According to the minister, Egyptian parties to the current agreement notified East Mediterranean Gas Co. — which transports the gas to Israel — five times about past-due amounts before deciding to end the agreement on Sunday.

Egypt “is willing to renegotiate the deal, though it would be under a new contract, with new terms and prices,” Aboulnaga said. She did not say how much money was past due.

Former Arab League chief and presidential hopeful Amr Moussa told the state-run Al-Ahram media outlet that severing the agreement between Israel and Egypt was “a natural step in light of information relating to corruption which tarnished this deal.”

The Muslim Brotherhood’s official spokesperson Mahmoud Ghozlan called the move an “excellent decision” and said it had nothing to do with the peace treaty in place between the two countries.
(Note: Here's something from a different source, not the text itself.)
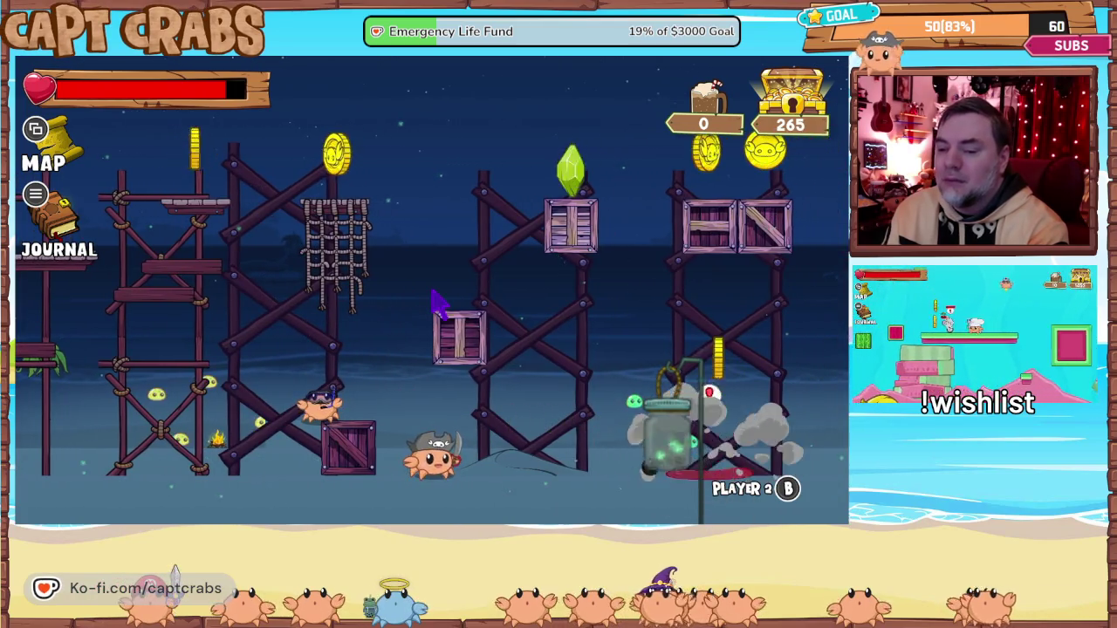
key("Right")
Ampal-American Israel Corp., which owns 12.5 percent of EMG, said Sunday that it had been informed by EMG that Egyptian General Petroleum Corp. and the Egyptian Natural Gas Holding Co. were terminating the gas-supply agreement, Bloomberg News reported.

Prime Minister Benjamin Netanyahu said on Monday, “We don’t see this cutoff of the gas as something that is born out of political developments. It’s actually a business dispute between the Israeli company and the Egyptian company.”
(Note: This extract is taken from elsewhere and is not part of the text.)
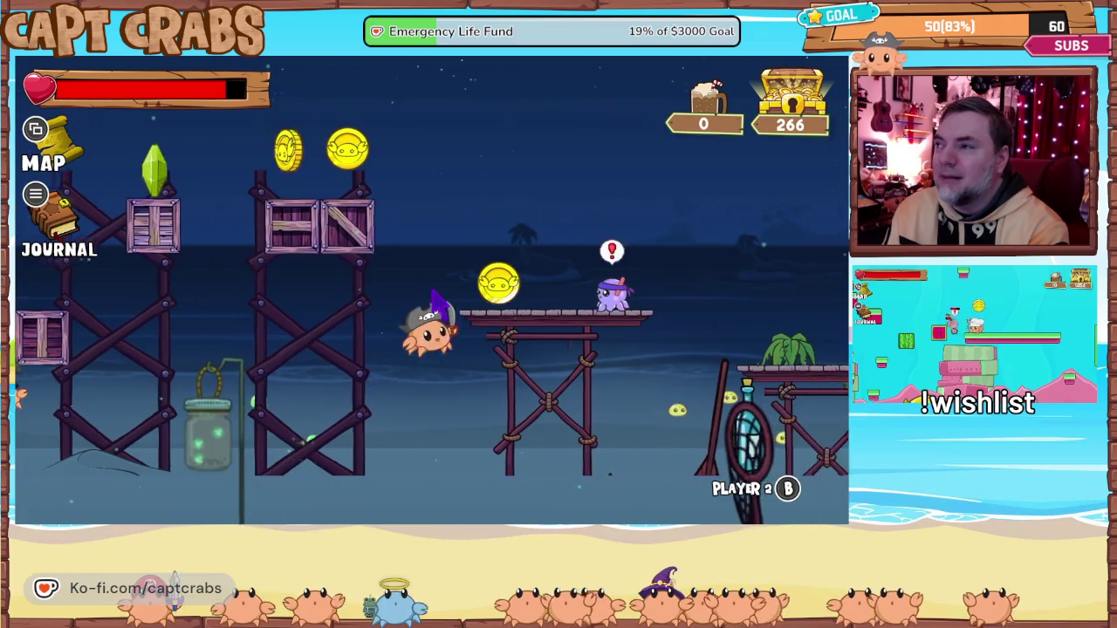
key("Right")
Netanyahu added that Israel has the reserves of gas “to make Israel totally energy independent, not only from Egypt but from any other source, and to have Israel become one of the world’s large exporters of natural gas.”

Foreign Minister Avigdor Lieberman said Monday morning he hoped the support shown by presidential candidates in Egypt for canceling the gas pipeline deal with Israel was motivated by electioneering rather than a desire to end the peace treaty.

“We want to believe that all the recent announcements are part of the election campaign and afterwards things will return to normal,” Lieberman said in an interview on Army Radio. “We will wait another month and a half, until after the elections, and see if things return to normal.”

The foreign minister also said he believed that the cause of the current dispute over Egyptian gas supplies to Israel was commercial in nature and not part of a wider political split between the two countries.

“To make this into a political dispute would be a mistake,” Lieberman said. “The peace treaty is important to Israel and no less so to Egypt.”